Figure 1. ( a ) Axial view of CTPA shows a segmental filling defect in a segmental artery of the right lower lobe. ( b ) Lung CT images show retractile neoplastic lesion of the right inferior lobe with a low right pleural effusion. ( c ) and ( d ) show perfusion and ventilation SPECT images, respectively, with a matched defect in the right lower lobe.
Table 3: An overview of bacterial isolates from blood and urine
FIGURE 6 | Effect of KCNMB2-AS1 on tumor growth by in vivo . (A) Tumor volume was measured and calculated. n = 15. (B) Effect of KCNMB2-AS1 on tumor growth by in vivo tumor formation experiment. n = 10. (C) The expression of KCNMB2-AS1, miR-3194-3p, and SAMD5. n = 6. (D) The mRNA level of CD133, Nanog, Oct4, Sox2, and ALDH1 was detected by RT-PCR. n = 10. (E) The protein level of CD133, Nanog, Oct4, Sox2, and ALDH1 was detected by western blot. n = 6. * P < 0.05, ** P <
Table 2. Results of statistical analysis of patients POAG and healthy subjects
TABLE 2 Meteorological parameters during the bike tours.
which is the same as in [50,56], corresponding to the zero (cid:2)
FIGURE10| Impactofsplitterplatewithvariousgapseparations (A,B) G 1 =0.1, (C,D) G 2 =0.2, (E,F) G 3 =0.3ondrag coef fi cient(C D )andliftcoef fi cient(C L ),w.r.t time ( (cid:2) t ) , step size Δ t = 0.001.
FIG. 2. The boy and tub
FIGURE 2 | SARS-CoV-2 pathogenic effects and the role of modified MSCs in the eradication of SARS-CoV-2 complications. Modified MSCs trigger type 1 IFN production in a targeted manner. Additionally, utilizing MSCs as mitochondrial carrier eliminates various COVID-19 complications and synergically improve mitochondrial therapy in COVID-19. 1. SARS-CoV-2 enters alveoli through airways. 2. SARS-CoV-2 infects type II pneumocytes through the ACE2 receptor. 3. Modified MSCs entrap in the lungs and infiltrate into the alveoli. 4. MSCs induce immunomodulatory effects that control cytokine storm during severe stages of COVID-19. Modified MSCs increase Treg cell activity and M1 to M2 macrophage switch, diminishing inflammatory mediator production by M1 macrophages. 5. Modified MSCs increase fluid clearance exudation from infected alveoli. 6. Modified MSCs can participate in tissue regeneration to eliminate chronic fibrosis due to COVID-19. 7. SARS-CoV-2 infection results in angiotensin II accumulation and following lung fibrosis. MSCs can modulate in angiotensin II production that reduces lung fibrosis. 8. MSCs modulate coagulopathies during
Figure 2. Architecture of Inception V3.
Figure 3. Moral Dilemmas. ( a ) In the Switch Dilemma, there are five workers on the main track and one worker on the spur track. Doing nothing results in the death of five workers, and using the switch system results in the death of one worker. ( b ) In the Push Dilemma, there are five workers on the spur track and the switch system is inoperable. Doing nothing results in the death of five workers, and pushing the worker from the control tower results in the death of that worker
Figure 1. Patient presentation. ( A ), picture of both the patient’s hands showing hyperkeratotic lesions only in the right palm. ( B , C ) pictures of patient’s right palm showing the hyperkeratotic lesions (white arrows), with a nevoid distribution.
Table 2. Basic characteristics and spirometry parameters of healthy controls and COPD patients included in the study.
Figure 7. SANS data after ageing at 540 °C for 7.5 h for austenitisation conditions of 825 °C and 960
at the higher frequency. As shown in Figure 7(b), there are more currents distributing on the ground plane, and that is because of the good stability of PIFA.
---+---
### [TASK DIRECTIONS]
Only lines holding the word "right" are wanted; copy each one from the listing.

### [RESULT OF THE TASK]
Figure 1. ( a ) Axial view of CTPA shows a segmental filling defect in a segmental artery of the right lower lobe. ( b ) Lung CT images show retractile neoplastic lesion of the right inferior lobe with a low right pleural effusion. ( c ) and ( d ) show perfusion and ventilation SPECT images, respectively, with a matched defect in the right lower lobe.
Figure 1. Patient presentation. ( A ), picture of both the patient’s hands showing hyperkeratotic lesions only in the right palm. ( B , C ) pictures of patient’s right palm showing the hyperkeratotic lesions (white arrows), with a nevoid distribution.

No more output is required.